/---

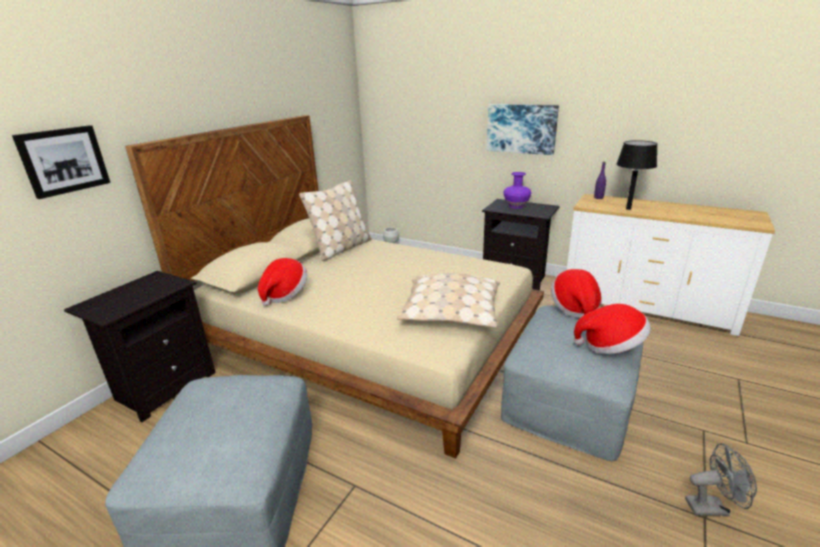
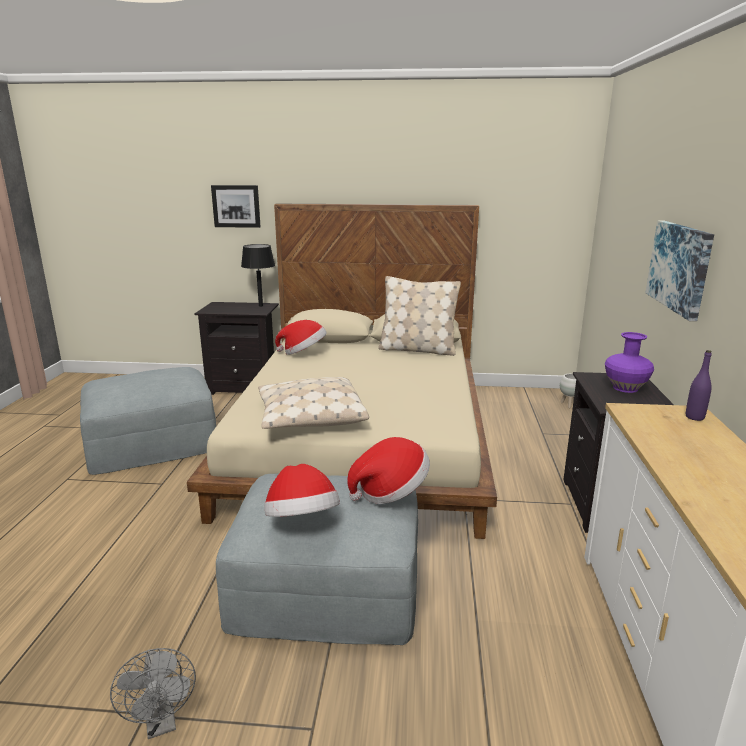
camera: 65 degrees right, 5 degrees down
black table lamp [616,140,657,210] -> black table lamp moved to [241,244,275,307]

\---
/---

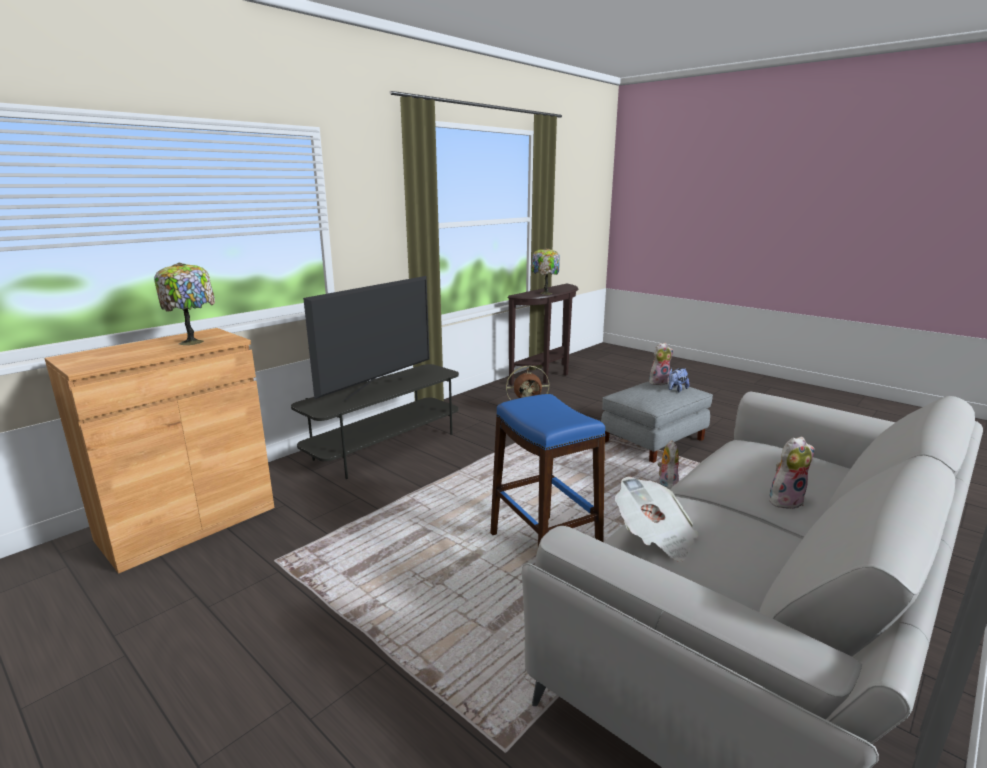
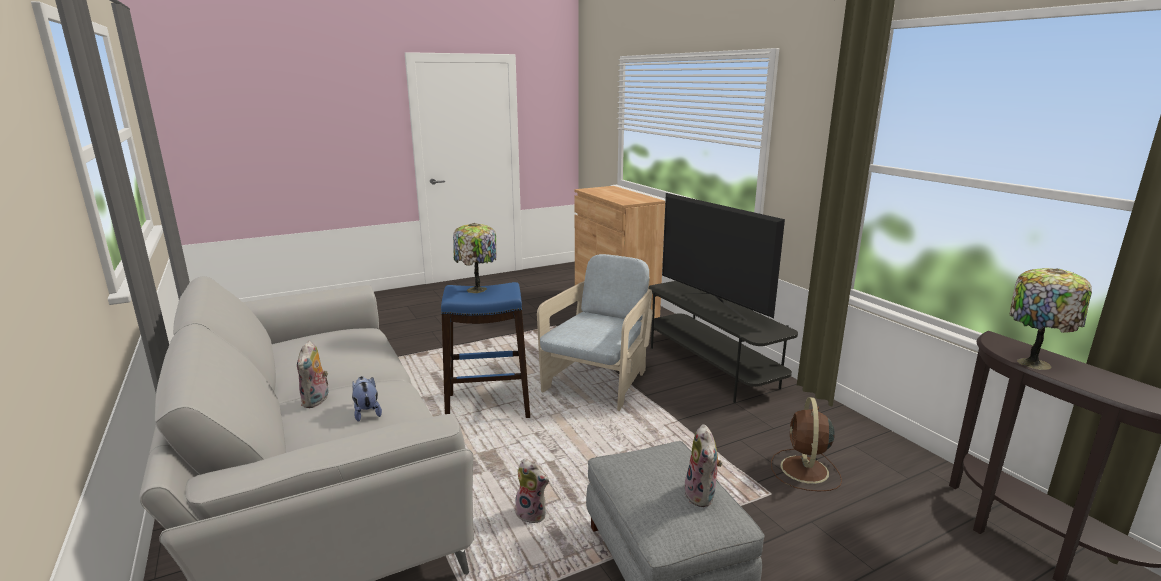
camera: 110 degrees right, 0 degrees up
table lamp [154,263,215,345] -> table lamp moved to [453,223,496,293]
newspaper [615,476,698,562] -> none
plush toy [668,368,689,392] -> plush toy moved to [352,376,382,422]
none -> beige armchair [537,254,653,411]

\---

▶ **Work item**
Find where the line with "camera: 110 degrees right, 0 degrees up" sits in the material above, then copy exactly from it through the line with "none -> beige armchair [537,254,653,411]". Add no other line.

▶ **Answer to this task**
camera: 110 degrees right, 0 degrees up
table lamp [154,263,215,345] -> table lamp moved to [453,223,496,293]
newspaper [615,476,698,562] -> none
plush toy [668,368,689,392] -> plush toy moved to [352,376,382,422]
none -> beige armchair [537,254,653,411]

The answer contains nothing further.